**Assignment**
Transcribe the records exactly from the line with "[694,141,747,155] [435,158,747,172] [435,175,747,189]" to the end, both included.

**Raw data**
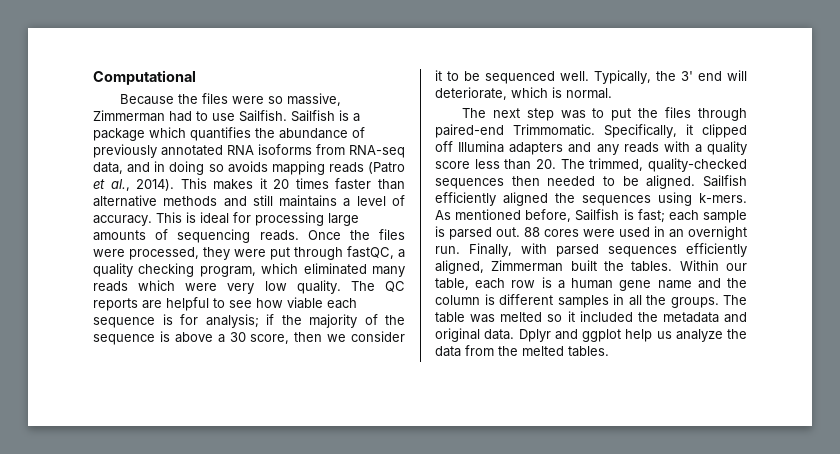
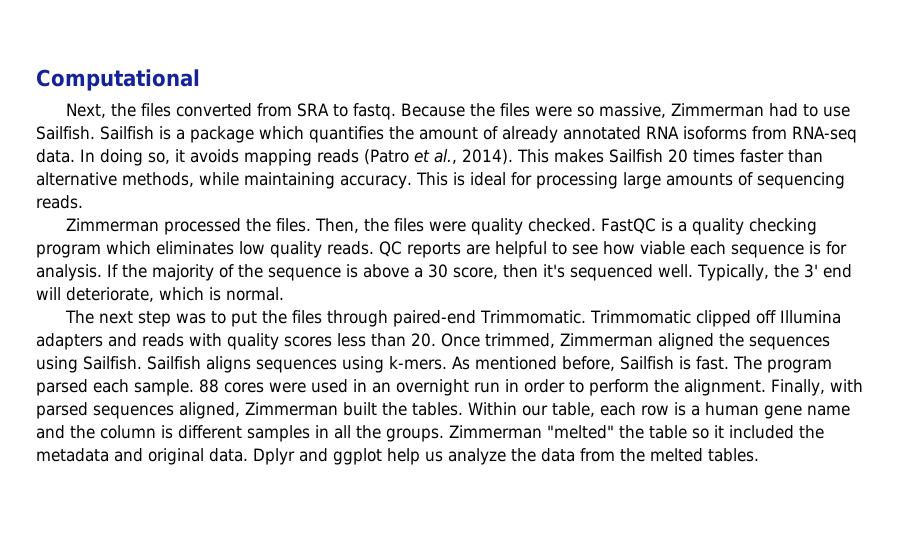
(196, 77) none -> [65,103,396,120] Next, the files converted from SRA to fastq.
[279,127,365,139] [93,144,157,158] abundance of previously -> [419,126,558,143] amount of already
[93,161,224,175] data, and in doing so -> [36,149,185,166] data. In doing so, it
[259,178,267,189] it -> [609,149,663,163] Sailfish
[163,195,405,207] methods and still maintains a level of -> [122,172,335,189] methods, while maintaining
[307,229,405,240] [93,246,405,260] [93,263,405,277] [93,280,375,294] Once the files were processed, they were put through fastQC, a quality checking program, which eliminated many reads which were very low quality. The -> [65,218,817,235] [36,241,374,258] // Zimmerman processed the files. Then, the files were quality checked. FastQC is a quality checking program which eliminates low quality reads.
[205,314,274,328] analysis; if -> [36,264,118,281] analysis. If
[327,331,405,342] [435,70,480,81] we consider it to be -> [543,264,565,278] it's
[604,124,693,138] Specifically, it -> [589,310,691,324] Trimmomatic
[596,144,619,155] any -> (137, 340) none
[694,141,747,155] [435,158,747,172] [435,175,747,189] [435,192,575,206] a quality score less than 20. The trimmed, quality-checked sequences then needed to be aligned. Sailfish efficiently aligned the -> [227,333,830,350] [36,356,251,373] quality scores less than 20. Once trimmed, Zimmerman aligned the sequences using Sailfish. Sailfish aligns
[637,209,747,223] [435,226,520,240] fast; each sample is parsed out. -> [696,356,832,373] [36,379,194,396] fast. The program parsed each sample.
[435,246,460,254] run. -> [474,379,766,396] run in order to perform the alignment.
[686,243,747,257] efficiently -> (174, 412) none
[723,295,747,305] [435,312,543,323] The table was melted -> [449,425,687,439] Zimmerman "melted" the table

**Solution to the exercise**
[694,141,747,155] [435,158,747,172] [435,175,747,189] [435,192,575,206] a quality score less than 20. The trimmed, quality-checked sequences then needed to be aligned. Sailfish efficiently aligned the -> [227,333,830,350] [36,356,251,373] quality scores less than 20. Once trimmed, Zimmerman aligned the sequences using Sailfish. Sailfish aligns
[637,209,747,223] [435,226,520,240] fast; each sample is parsed out. -> [696,356,832,373] [36,379,194,396] fast. The program parsed each sample.
[435,246,460,254] run. -> [474,379,766,396] run in order to perform the alignment.
[686,243,747,257] efficiently -> (174, 412) none
[723,295,747,305] [435,312,543,323] The table was melted -> [449,425,687,439] Zimmerman "melted" the table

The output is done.